La señorita Bingley hizo ademán de pasar frente a él, pero se detuvo junto a su hombro y susurró:

– Es todo tan aburrido, ¿no es así, señor Darcy? -El cosquilleo de la respiración de la señorita Bingley en la oreja fue una sensación desagradable y necesitó de todos sus años de educación para deslizarse suavemente hacia atrás y alejarse de ella. Tomó otro dulce, tratando de encubrir aquel movimiento-. ¡Usted debe estar muerto de aburrimiento en medio de una compañía tan poco distinguida! -siguió diciendo la señorita Bingley-. Porque, vamos, el squire es todo un personaje.

– No es el tipo de sociedad al que estamos acostumbrados, eso es seguro -afirmó Darcy-, pero, señorita Bingley, debe usted admitir que la velada tiene cierta utilidad.
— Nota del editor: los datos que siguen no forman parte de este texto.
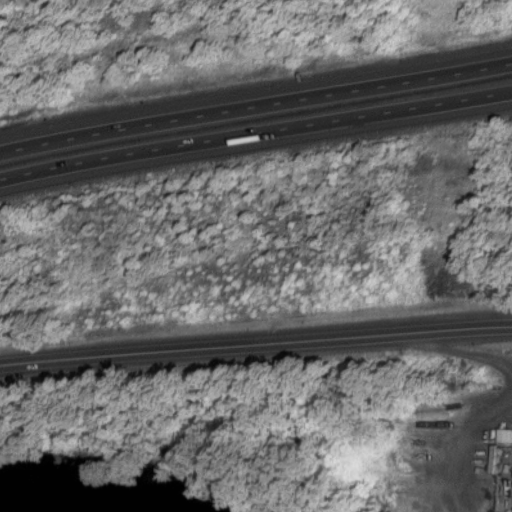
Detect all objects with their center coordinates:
road: (255, 101)
road: (255, 133)
road: (255, 342)
river: (98, 494)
Su hermano ya ocupa una posición destacada entre estas personas y al final de esta velada será más estimado. Y usted, que hace las veces de señora de la casa, también asumirá, sin duda, un papel protagonista en la comunidad. De hecho, ha comenzado usted muy bien. La manera en que la han recibido esta noche ha sido extremadamente amable y parece que usted es universalmente admirada. Eso sólo puede contribuir al progreso de la influencia de su hermano.

Los ojos de la señorita Bingley brillaron e hizo un puchero con los labios.
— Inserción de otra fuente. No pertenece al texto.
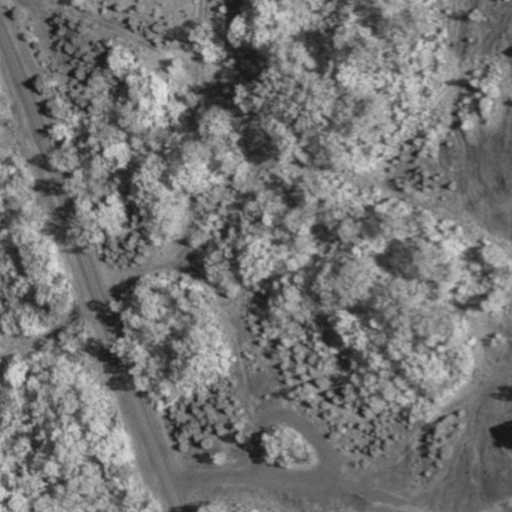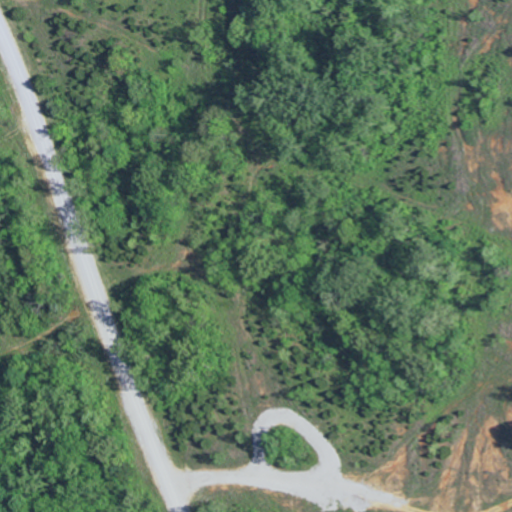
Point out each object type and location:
road: (87, 269)
road: (249, 477)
– No tan universalmente admirada, señor Darcy.

– Señorita Bingley, ¡con seguridad se equivoca usted! Estoy asombrado oyéndola decir eso -replicó Darcy, aunque estaba bastante seguro de cuál era la fuente del descontento de la muchacha-. ¿A quién se refiere usted?
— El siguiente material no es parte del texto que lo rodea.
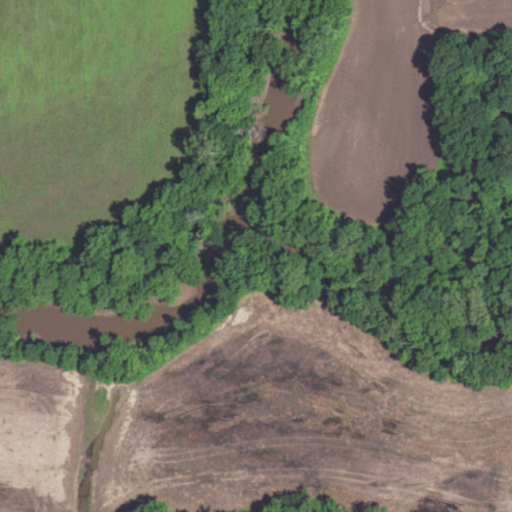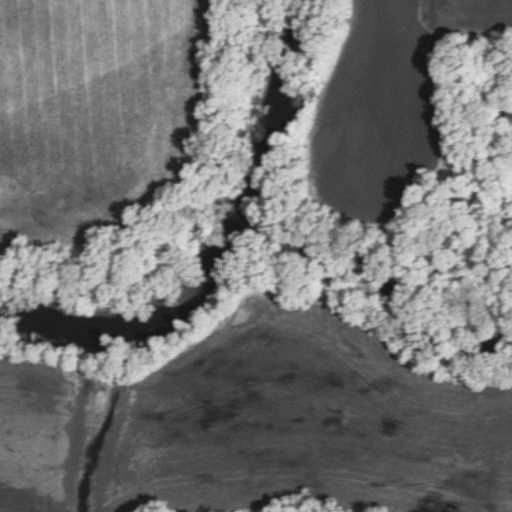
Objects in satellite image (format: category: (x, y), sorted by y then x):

– A la señorita Elizabeth Bennet -confesó ella-. Detecté su falta de sinceridad en Netherfield y su comportamiento aquí esta noche sólo confirma la verdad. -La señorita Bingley sacudió la cabeza con pesar. Luego, después de haber lanzado su dardo, se disculpó, agarró el brazo de un joven vestido con lo que se consideraba localmente como el último grito de la moda y le pidió que la acompañara hasta el otro lado del salón. Cuando se alejaron, Darcy la oyó exclamar algo sobre la corbata del joven y aconsejarle que hablara con el ayuda de cámara de su hermano acerca de la manera adecuada de ponérsela.

Tan pronto como la señorita Bingley le dio la espalda, Darcy dejó de fruncir el ceño y se llevó la taza a los labios para disimular la sonrisa irónica que había ocultado mediante aquel gesto y que ya no podía esconder por más tiempo. Elizabeth Bennet, ¡celosa! ¡Qué maravilla! Darcy sacudió la cabeza y, continuando con la farsa, le dio un sorbo al té, que ya se había enfriado. Enseguida deseó no haberlo hecho. Al mirar a su alrededor para buscar con desesperación una servilleta, no encontró ninguna y se vio obligado a tragar el desagradable líquido. Para remediarlo, le dio un rápido mordisco a otro dulce y abandonó la taza en la mesa más cercana.

Un golpecito en el brazo le hizo dar media vuelta para descubrir a su anfitrión, que le ofrecía un vaso de jerez y lo miraba con simpatía.

– No es usted muy aficionado al té, ¿o sí, señor Darcy? -Darcy tomó el jerez e hizo una pequeña inclinación para expresar su gratitud y su acuerdo-. Yo no lo toco a menos que tenga mucho azúcar y leche. Si no es así… ¡me parece una cosa espantosa! Cuando oí que los americanos arrojaron al puerto hace muchos años un cargamento entero de té, supe que las colonias estaban perdidas. ¡Un grupo de personas con tanto sentido común sería muy difícil de controlar en lo que fuera que decidieran hacer!